The Future of Transcatheter Tricuspid Interventions

Both Asgar and Cohen stressed that high-quality evidence is needed to move the field of transcatheter tricuspid interventions forward.

“These therapies are here to stay and they’re going to continue to expand,” Asgar said. “It’s our responsibility as a scientific community to better understand the patients that are going to benefit most, so that we can choose those patients appropriately and not forget the other therapies, such as treating their arrhythmias to maybe prevent some of these things from happening.”

Some people might be afraid that these expensive technologies will be misused in large numbers of patients, and that’s always a concern, she added. “We just have to be stewards of the technology and make sure we’re treating the right patients.”

As with TAVI for aortic stenosis and TEER for mitral regurgitation, these interventions for TR require well-done foundational trials to allow the field to flourish, Cohen said.

“When the evidence is not as strong, it’s really harder to advocate strongly for the procedures as much as we otherwise might. It’s harder to get the payers to pay. It’s harder to get the entire field, including heart failure specialists and cardiac surgeons and all the people who really are involved in caring for patients with tricuspid valve disease, to really buy into the therapy,” he said. “So I think that if we get a single well-conducted sham-controlled trial done, the field will take off as I always hoped it would.”

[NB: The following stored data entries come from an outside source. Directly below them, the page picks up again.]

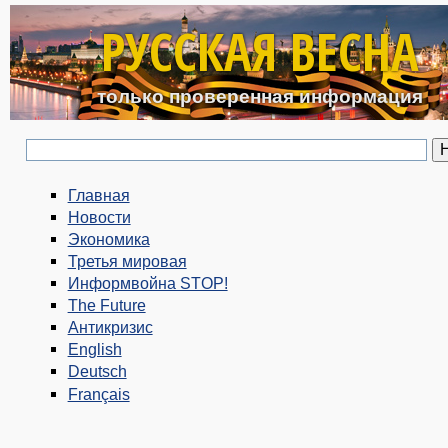
Перейти к основному с
РУССКАЯ ВЕСНА
только проверенная информация
Главная
Новости
Экономика
Третья мировая
Информвойна STOP!
The Future
Антикризис
English
Deutsch
Français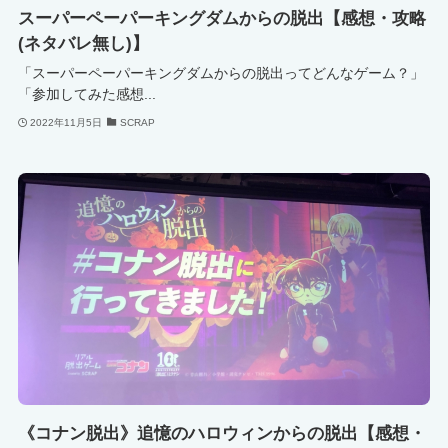
スーパーペーパーキングダムからの脱出【感想・攻略
(ネタバレ無し)】
「スーパーペーパーキングダムからの脱出ってどんなゲーム？」
「参加してみた感想...
2022年11月5日
SCRAP
《コナン脱出》追憶のハロウィンからの脱出【感想・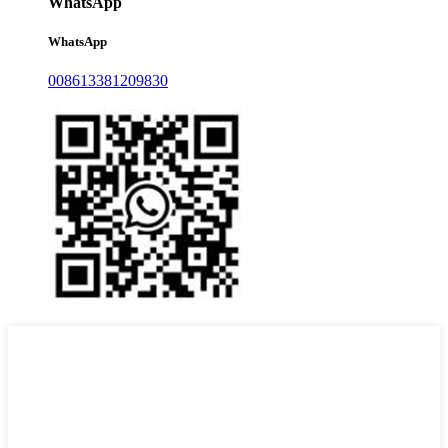
WhatsApp
WhatsApp
008613381209830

Several questions still need to be answered, Kaul said, citing, for one, whether these interventions are altering the natural history of TR or simply providing a “cosmetic benefit.” In addition, research is needed into determining which patients are most likely to benefit, and with which device; developing risk-prediction scores; and homing in on the optimal time to intervene.

Bolling predicted that over the coming years, operators will continue to get better at performing T-TEER and TTVR and a second generation of devices specifically designed to treat TR will emerge, both contributing to better clinical outcomes. Easier-to-use and smaller devices could eventually be deployed earlier in the progression of TR, he suggested. “We’ll start to go upstream and then we’ll start to see better results.”

Though skeptical of the results seen in trials so far, Bolling said “we’re all happy that [the devices] got approved.” It would have been a “disaster” if TriClip and Evoque hadn’t been made available, which “would’ve put a huge damper on the field in general,” he said.